I got to do a fun job today, did a job for wal-mart, in the auto bays, one of there retractable air supply hoses reel that secured to the beam 15 to 20 up above the bays had broken, had to remove it and replace it with an existing retractable air supply hose reel that was not in use from one of there empty bays, all tho it was an easy switch, it was fun, different then the normal service routine, only real plumbing involved was to solder up a couple of copper 90 for the connection, (yes I said copper not pex) , dealing with 150 psi air line, so no pex for that line.

Any who, that was part of my day.:thumbsup:


----------



## KCplumber (Dec 31, 2009)

20' is a little high for this old man - I kinda prefer basements 

U didn't run into TM there did u?


----------



## Ron (Jun 12, 2008)

KCplumber said:


> U didn't run into TM there did u?


Not TM, but I did look down the plumbing isle looking for wet-head he was not there today. :laughing:


----------



## TheMaster (Jun 12, 2009)

I like a break from the normal also Ron. I like the Walmart service guys they are cool with me and they have a nice work facility.


----------



## Ron (Jun 12, 2008)

Yea wal-mart is in the news these days, lawsuit could go to the supreme court over unfair wage acts.


----------



## Optimus Primer (May 20, 2009)

I got you all beat.
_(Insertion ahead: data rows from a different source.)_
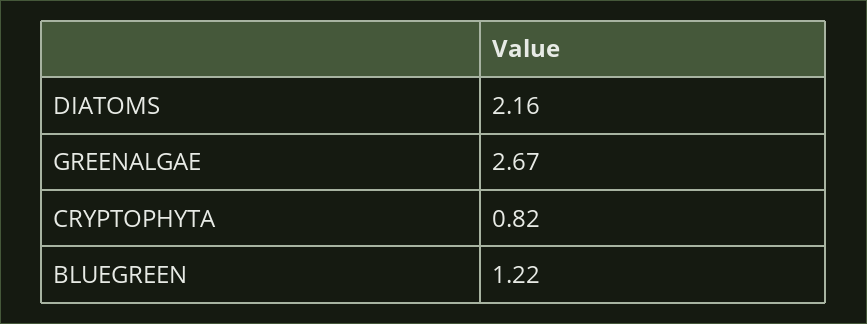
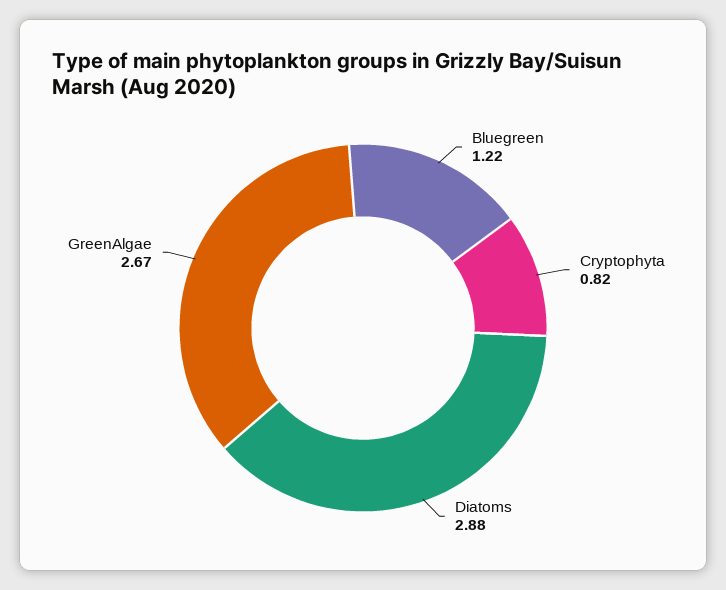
  {
-   "DIATOMS": 2.16,
+   "DIATOMS": 2.88,
    "GREENALGAE": 2.67,
    "CRYPTOPHYTA": 0.82,
    "BLUEGREEN": 1.22
  }

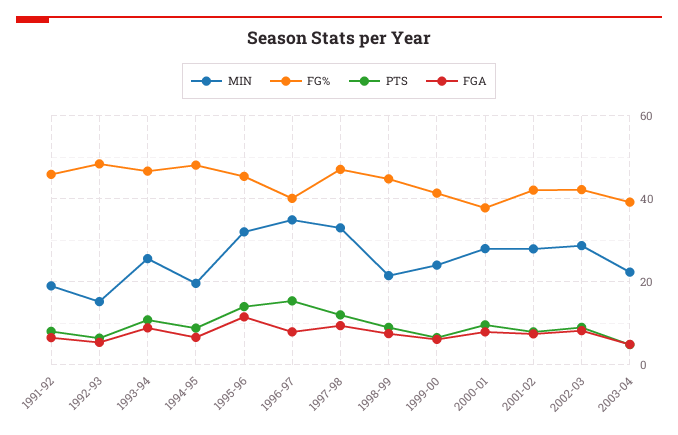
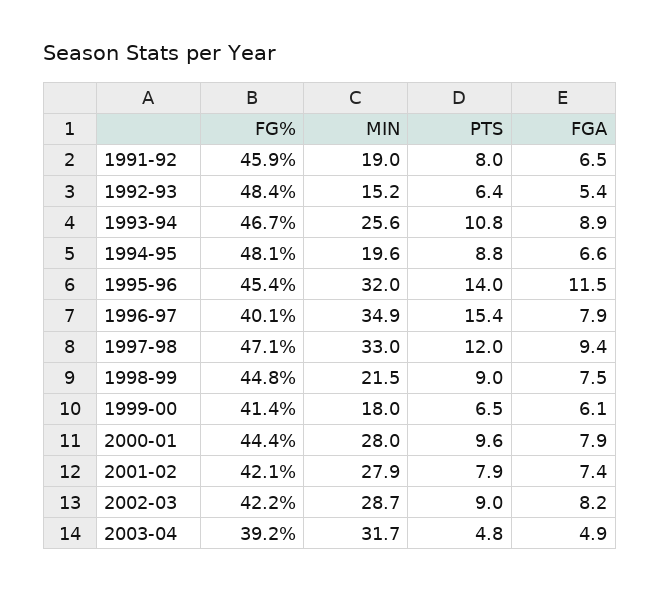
  {
    "MIN": {
      "1991-92": 19,
      "1992-93": 15.2,
      "1993-94": 25.6,
      "1994-95": 19.6,
      "1995-96": 32,
      "1996-97": 34.9,
      "1997-98": 33,
      "1998-99": 21.5,
-     "1999-00": 24,
+     "1999-00": 18,
      "2000-01": 28,
      "2001-02": 27.9,
      "2002-03": 28.7,
-     "2003-04": 22
+     "2003-04": 31.7
    },
    "FG%": {
      "1991-92": 45.9,
      "1992-93": 48.4,
      "1993-94": 46.7,
      "1994-95": 48.1,
      "1995-96": 45.4,
      "1996-97": 40.1,
      "1997-98": 47.1,
      "1998-99": 44.8,
      "1999-00": 41.4,
-     "2000-01": 38,
+     "2000-01": 44.4,
      "2001-02": 42.1,
      "2002-03": 42.2,
      "2003-04": 39.2
    },
    "PTS": {
      "1991-92": 8,
      "1992-93": 6.4,
      "1993-94": 10.8,
      "1994-95": 8.8,
      "1995-96": 14,
      "1996-97": 15.4,
      "1997-98": 12,
      "1998-99": 9,
      "1999-00": 6.5,
      "2000-01": 9.6,
      "2001-02": 7.9,
      "2002-03": 9,
      "2003-04": 4.8
    },
    "FGA": {
      "1991-92": 6.5,
      "1992-93": 5.4,
      "1993-94": 8.9,
      "1994-95": 6.6,
      "1995-96": 11.5,
      "1996-97": 7.9,
      "1997-98": 9.4,
      "1998-99": 7.5,
      "1999-00": 6.1,
      "2000-01": 7.9,
      "2001-02": 7.4,
      "2002-03": 8.2,
      "2003-04": 4.9
    }
  }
I drove my super around till noon because his drivers license had expired so he can't drive. And he has to wait another day or 2 waiting for his birth certificate before he can get it renewed. So it looks like I'll be doing it again at least tomorrow.


----------



## RealLivePlumber (Jun 22, 2008)

We welded some structural steel posts to upper and lower brackets today. 
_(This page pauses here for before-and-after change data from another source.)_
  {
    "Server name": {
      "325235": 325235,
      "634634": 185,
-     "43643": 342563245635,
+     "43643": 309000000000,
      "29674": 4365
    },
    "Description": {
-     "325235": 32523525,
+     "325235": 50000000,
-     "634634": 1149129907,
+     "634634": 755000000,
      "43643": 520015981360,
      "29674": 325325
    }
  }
It's a pool house, and the posts hold up a hip roof, on 6" x 14" PSL beams. The lower end of the posts were embedded in the footer, thru the slab, but whoever set them missed one corner by about a foot. :laughing:

For a gc I do a little work for. T & M job.whistling2 Sweet, cause I was freaking tripping over the framers all damn day.


----------



## ROCKSTARPLUMBER (Dec 14, 2008)

I went to walmart today, needed Ink cartridges for the printer. I saw a pregnant 14yr old. I caught myself wondering when the last time TM was in town.:laughing:


----------